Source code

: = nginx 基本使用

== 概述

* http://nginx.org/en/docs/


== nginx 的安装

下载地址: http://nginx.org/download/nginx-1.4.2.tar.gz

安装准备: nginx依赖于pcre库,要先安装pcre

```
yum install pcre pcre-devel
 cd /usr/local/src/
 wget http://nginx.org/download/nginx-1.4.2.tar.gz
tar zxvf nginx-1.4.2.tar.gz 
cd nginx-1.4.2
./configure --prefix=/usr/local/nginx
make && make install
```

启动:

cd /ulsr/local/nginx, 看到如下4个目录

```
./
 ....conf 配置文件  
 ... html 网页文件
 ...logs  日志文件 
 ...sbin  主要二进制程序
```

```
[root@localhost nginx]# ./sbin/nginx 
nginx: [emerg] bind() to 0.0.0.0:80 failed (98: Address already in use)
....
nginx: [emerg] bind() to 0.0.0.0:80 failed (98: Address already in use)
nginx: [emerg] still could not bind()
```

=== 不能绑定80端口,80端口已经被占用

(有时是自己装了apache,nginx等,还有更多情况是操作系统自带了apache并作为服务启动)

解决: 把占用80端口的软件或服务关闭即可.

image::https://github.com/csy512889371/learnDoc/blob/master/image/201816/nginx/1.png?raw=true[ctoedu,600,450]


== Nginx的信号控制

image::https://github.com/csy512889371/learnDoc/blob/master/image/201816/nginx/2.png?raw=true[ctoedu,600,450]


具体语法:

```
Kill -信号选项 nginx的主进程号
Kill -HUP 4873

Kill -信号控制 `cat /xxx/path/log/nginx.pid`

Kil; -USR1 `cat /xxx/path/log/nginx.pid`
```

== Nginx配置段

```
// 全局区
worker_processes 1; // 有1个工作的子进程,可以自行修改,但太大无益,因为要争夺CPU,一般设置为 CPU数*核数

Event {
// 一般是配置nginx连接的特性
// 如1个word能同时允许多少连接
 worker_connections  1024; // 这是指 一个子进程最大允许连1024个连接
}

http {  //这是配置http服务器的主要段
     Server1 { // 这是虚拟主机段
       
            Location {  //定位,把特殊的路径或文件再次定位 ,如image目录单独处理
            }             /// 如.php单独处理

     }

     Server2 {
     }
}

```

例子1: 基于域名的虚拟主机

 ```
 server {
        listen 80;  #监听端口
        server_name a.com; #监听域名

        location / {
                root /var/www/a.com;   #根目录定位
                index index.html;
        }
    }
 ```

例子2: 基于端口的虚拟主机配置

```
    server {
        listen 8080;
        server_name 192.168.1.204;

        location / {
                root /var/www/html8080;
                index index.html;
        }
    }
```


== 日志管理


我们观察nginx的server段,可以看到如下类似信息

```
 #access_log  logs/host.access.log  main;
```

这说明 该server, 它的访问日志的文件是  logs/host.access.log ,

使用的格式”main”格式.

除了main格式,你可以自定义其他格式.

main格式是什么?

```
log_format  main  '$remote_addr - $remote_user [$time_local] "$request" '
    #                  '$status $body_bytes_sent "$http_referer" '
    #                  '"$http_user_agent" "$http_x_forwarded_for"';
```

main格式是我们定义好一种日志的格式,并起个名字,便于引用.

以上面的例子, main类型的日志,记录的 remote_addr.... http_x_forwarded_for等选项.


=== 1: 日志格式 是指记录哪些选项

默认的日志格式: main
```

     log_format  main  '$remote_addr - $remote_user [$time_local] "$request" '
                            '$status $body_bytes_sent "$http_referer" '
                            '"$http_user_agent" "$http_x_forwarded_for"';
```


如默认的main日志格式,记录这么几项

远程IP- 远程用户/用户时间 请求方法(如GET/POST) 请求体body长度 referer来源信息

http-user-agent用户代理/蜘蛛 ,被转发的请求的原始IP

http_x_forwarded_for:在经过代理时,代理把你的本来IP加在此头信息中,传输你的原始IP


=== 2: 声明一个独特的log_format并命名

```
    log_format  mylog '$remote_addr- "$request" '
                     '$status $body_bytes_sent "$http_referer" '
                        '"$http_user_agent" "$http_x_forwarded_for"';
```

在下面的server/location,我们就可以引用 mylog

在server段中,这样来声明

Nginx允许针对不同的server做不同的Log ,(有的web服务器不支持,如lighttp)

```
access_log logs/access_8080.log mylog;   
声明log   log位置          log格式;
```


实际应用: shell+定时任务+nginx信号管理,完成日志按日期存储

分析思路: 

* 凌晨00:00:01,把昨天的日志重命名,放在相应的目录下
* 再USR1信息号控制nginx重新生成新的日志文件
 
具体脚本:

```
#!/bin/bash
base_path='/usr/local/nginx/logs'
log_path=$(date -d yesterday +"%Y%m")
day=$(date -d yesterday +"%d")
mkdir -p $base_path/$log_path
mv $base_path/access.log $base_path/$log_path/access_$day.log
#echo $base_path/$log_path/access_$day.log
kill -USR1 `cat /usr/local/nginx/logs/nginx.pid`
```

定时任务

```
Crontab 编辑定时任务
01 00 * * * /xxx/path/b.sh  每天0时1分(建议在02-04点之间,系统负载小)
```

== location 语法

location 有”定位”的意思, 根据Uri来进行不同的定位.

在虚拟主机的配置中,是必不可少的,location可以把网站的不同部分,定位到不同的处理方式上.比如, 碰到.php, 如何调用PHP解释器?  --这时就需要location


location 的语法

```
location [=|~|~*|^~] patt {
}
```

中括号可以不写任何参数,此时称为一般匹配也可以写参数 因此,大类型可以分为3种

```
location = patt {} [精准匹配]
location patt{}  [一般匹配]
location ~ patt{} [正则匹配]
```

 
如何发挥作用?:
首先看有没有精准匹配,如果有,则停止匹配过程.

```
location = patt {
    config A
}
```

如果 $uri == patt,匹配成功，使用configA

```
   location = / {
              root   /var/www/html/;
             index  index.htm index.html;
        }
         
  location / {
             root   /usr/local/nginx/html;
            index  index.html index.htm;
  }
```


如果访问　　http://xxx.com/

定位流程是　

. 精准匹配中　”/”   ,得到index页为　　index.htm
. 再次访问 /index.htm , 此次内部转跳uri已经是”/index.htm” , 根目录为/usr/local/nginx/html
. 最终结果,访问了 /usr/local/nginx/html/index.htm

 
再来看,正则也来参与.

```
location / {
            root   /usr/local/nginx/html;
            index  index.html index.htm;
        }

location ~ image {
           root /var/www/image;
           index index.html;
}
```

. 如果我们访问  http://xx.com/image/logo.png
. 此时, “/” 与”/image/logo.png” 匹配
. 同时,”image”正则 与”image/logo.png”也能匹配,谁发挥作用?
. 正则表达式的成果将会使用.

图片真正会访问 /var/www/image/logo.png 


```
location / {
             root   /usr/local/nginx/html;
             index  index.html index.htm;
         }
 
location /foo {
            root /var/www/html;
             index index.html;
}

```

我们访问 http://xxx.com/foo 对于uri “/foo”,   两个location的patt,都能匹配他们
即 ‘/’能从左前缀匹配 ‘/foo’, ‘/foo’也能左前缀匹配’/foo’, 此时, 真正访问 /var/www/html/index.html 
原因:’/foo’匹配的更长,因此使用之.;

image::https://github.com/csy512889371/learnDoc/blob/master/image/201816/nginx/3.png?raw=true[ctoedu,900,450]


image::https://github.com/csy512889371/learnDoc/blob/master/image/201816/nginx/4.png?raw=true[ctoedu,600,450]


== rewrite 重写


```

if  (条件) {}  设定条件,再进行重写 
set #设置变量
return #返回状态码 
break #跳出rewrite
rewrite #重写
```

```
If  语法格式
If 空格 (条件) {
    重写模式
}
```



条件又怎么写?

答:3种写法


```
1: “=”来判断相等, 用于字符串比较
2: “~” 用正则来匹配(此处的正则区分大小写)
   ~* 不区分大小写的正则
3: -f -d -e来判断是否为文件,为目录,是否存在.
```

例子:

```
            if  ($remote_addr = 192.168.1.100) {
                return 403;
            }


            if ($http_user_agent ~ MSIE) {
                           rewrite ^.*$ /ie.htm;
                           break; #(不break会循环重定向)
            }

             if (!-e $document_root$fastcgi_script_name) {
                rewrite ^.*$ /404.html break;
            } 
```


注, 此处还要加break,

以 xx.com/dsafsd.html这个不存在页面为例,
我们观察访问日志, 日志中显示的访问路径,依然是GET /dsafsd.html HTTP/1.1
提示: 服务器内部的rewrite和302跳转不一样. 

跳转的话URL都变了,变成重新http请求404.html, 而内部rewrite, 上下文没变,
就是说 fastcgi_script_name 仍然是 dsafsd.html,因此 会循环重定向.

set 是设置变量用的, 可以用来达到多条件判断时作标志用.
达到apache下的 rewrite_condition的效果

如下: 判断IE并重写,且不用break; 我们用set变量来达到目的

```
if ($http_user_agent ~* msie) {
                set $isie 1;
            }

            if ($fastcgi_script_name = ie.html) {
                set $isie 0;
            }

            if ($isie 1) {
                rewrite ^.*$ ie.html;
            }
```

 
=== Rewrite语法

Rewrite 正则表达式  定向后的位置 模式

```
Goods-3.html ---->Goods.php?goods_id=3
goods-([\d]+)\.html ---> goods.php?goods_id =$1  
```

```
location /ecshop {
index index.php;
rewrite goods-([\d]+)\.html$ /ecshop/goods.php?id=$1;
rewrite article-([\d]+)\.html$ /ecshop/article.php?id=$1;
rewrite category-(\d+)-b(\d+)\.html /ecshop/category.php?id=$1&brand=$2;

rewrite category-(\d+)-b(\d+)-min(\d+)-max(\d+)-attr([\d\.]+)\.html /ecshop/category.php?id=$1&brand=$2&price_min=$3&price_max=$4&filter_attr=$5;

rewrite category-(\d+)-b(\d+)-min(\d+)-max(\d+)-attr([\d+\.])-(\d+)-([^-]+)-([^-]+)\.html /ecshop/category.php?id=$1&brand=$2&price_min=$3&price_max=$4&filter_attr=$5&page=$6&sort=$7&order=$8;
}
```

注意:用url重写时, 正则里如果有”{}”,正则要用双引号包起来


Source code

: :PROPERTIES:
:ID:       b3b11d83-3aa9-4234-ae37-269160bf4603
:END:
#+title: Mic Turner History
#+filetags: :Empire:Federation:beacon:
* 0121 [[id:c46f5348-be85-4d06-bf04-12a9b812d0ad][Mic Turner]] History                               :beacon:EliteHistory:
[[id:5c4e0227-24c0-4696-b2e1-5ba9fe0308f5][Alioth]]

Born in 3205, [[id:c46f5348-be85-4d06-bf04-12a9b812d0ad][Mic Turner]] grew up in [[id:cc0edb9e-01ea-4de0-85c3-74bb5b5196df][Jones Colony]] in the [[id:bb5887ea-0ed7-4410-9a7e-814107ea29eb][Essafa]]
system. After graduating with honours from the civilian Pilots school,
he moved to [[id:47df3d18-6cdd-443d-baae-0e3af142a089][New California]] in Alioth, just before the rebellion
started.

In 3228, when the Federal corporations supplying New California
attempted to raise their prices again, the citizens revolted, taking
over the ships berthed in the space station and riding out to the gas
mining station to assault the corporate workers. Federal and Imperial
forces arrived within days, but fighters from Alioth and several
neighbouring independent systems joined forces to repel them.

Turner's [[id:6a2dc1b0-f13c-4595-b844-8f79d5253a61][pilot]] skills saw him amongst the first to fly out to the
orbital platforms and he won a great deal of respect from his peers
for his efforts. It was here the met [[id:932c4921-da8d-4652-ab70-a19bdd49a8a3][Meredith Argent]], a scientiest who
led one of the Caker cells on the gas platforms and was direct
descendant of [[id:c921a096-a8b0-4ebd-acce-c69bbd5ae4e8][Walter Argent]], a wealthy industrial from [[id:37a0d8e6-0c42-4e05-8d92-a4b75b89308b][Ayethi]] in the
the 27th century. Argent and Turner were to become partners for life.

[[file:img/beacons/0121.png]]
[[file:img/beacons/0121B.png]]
---+---
◆ EXERCISE BRIEF
Exactly how many lines of the records above contain "mylog"? Please state only the number.

◆ OUTPUT
3